Today the Federal Court dismissed a claim by a multi-national alliance of motion picture and recording industry companies, represented by the Australian Federation Against Copyright Theft (AFACT), that iiNet, Australia’s third largest internet service provider, had authorised copyright infringement by failing to stop its customers from using the otherwise legitimate BitTorrent file sharing software system to download copyrighted movies.
AFACT had collected evidence showing that iiNet’s customers were using the BitTorrent system to download copyrighted movies. BitTorrent is free software that allows a user to easily share video and audio files with other internet users using peer-to-peer networking. AFACT wrote to iiNet to inform it of this copyright infringement and asked it to take steps to prevent its customers from downloading the movies. The measures sought by AFACT included requiring iiNet to cancel its infringing customers’ subscriptions and to block certain websites. iiNet refused. The Court was satisfied that the conduct of iiNet’s individual customers in downloading the movies amounted to copyright infringement. However, the critical issue was whether iiNet authorised the copyright infringement of these iiNet customers by failing to take any steps to stop that infringing conduct.
Under the Copyright Act a person who authorises the infringement of copyright is treated as if they themselves infringed copyright directly. In deciding whether there has been authorisation under the Act, the Court must consider the extent of the person’s power to prevent the doing of the infringing act, the nature of the relationship existing between the person and the person who did the act, and whether the person took reasonable steps to prevent or avoid the doing of the act.

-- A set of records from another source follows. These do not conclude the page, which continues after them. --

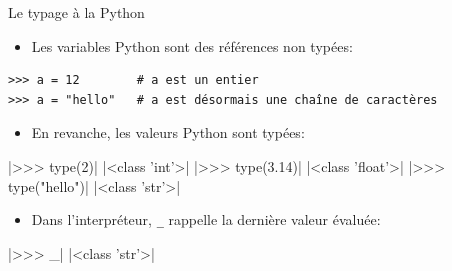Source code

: \documentclass[dvipsnames]{beamer}
\providecommand{\tightlist}{%
  \setlength{\itemsep}{0pt}\setlength{\parskip}{0pt}}
\begin{document}
\begin{frame}[fragile] {Le typage à la Python}

    \begin{itemize}
        \tightlist
        \item Les variables Python sont des références non typées:
    \end{itemize}

    \begin{verbatim}
>>> a = 12        # a est un entier
>>> a = "hello"   # a est désormais une chaîne de caractères
\end{verbatim}

    \begin{itemize}
        \tightlist
        \item En revanche, les valeurs Python sont typées:
    \end{itemize}

    |>>> type(2)|\vspace{-1em}
    |<class 'int'>|\vspace{-1em}
    |>>> type(3.14)|\vspace{-1em}
    |<class 'float'>|\vspace{-1em}
    |>>> type("hello")|\vspace{-1em}
    |<class 'str'>|

    \begin{itemize}
        \tightlist
        \item Dans l'interpréteur, \verb+_+ rappelle la dernière valeur évaluée:
    \end{itemize}

    |>>> _|\vspace{-1em}
    |<class 'str'>|


\end{frame}
\end{document}
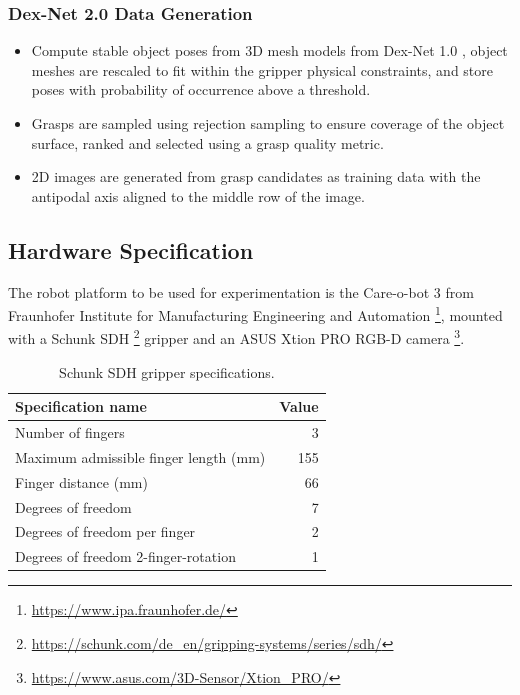 \documentclass[12pt]{article}
\begin{document}
    \subsubsection{Dex-Net 2.0 Data Generation} \label{dexnet-generation}
    \begin{itemize}
        \item Compute stable object poses from 3D mesh models from Dex-Net 1.0 \cite{mahler2016}, object meshes are rescaled to fit within the gripper physical constraints, and store poses with probability of occurrence above a threshold.
        \item Grasps are sampled using rejection sampling to ensure coverage of the object surface, ranked and selected using a grasp quality metric.
        \item 2D images are generated from grasp candidates as training data with the antipodal axis aligned to the middle row of the image.
    \end{itemize}

    \subsection{Hardware Specification} \label{hw-spec}
    The robot platform to be used for experimentation is the Care-o-bot 3 from Fraunhofer Institute for Manufacturing Engineering and Automation \footnote{\url{https://www.ipa.fraunhofer.de/}}, mounted with a Schunk SDH \footnote{\url{https://schunk.com/de_en/gripping-systems/series/sdh/}} gripper and an ASUS Xtion PRO RGB-D camera \footnote{\url{https://www.asus.com/3D-Sensor/Xtion_PRO/}}.

    \begin{table}[H]
        \centering
        \begin{tabular}{lr}
            \toprule
            Specification name & Value \\ \midrule
            Number of fingers & 3 \\
            Maximum admissible finger length (mm) & 155 \\
            Finger distance (mm) & 66 \\
            Degrees of freedom & 7 \\
            Degrees of freedom per finger & 2 \\
            Degrees of freedom 2-finger-rotation & 1\\
            \bottomrule
        \end{tabular}
        \caption{Schunk SDH gripper specifications.}
    \end{table}
\end{document}
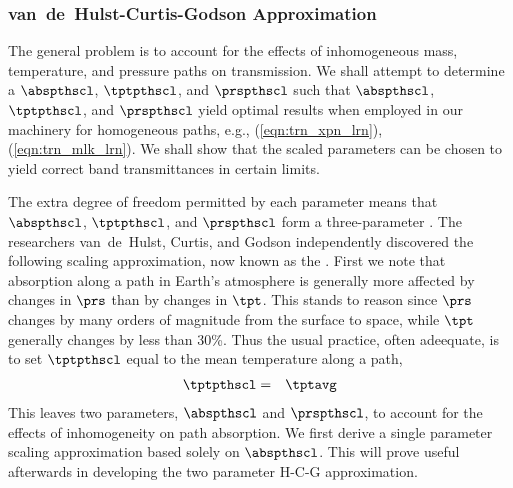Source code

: \documentclass[12pt]{article}
\begin{document}
\subsubsection[H-C-G Approximation]{van~de~Hulst-Curtis-Godson Approximation}\label{sxn:HCG}
The general problem is to account for the effects of inhomogeneous
mass, temperature, and pressure paths on transmission.
We shall attempt to determine a 
$\abspthscl$,  $\tptpthscl$, and
 $\prspthscl$ such that $\abspthscl$, 
$\tptpthscl$, and $\prspthscl$ yield optimal results when employed
in our machinery for homogeneous paths, e.g.,
(\ref{eqn:trn_xpn_lrn}), (\ref{eqn:trn_mlk_lrn}). 
We shall show that the scaled parameters can be chosen 
to yield correct band transmittances in certain limits.

The extra degree of freedom permitted by each parameter means that 
$\abspthscl$, $\tptpthscl$, and $\prspthscl$ form a three-parameter 
.
The researchers van~de~Hulst, Curtis, and Godson independently
discovered the following scaling approximation, now known as the 
. 
First we note that absorption along a path in Earth's atmosphere
is generally more affected by changes in $\prs$ than by changes in
$\tpt$. 
This stands to reason since $\prs$ changes by many orders of magnitude
from the surface to space, while $\tpt$ generally changes by less than
30\%.
Thus the usual practice, often adeequate, is to set
$\tptpthscl$ equal to the mean temperature along a path, 
\begin{eqnarray}
\tptpthscl & = & \tptavg
\label{eqn:tpt_pth_scl_dfn}
\end{eqnarray}
This leaves two parameters, $\abspthscl$ and $\prspthscl$, to account for
the effects of inhomogeneity on path absorption.
We first derive a single parameter scaling approximation based solely
on $\abspthscl$. 
This will prove useful afterwards in developing the two parameter
H-C-G approximation.
\end{document}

The Court noted that, whilst iiNet knew of the infringements, it did not authorise them. The Court distinguished providing the ‘means of infringement’, such as a webpage dedicated to peer-to-peer file sharing or a series of photocopying machines which could amount to authorisation, from merely providing the pre-condition to infringement. Merely providing access to the internet did not amount to providing the ‘means of infringement’. The ‘means of infringement’ in this instance was the use of the BitTorrent system. iiNet had no control over it and was not responsible for operating it. The various measures AFACT asked iiNet to undertake were not relevant ‘powers’ to prevent the doing of the infringing act, nor were they ‘reasonable steps’ that needed to be taken to prevent it.
This is a significant development in the judicial review of instances of internet copyright piracy. Previous decisions, like Universal Music Australia Pty Ltd v Cooper and Kazaa, were cases in which the authorisers provided the means for copyright infringement. However, the Court distinguished the situation with iiNet, where the mere provision of access to the internet was not the means of infringement, and where iiNet had no control over the BitTorrent system or its operation.
The outcome of the iiNet case has been the subject of much nervous speculation by ISPs. Had iiNet been held to have authorised infringement, it would have allowed the entertainment industry to focus on the major ISPs to achieve broad enforcement measures, rather than making many single claims against individual copyright infringers. The potential cost to ISPs to establish effective measures to prevent such infringement is high. This could have led to many smaller ISPs going under. Whilst the Court recognised the legitimate interests of the industry to prevent what it acknowledged was large scale infringement through use of the BitTorrent system, this interest does not make ISPs responsible for protecting and enforcing their rights in this context. Given the scale of ongoing infringement and the amount of lost revenue at stake, it is quite likely this will not be the end of the road. There is yet the possibility of an appeal or alternative action. Watch this space.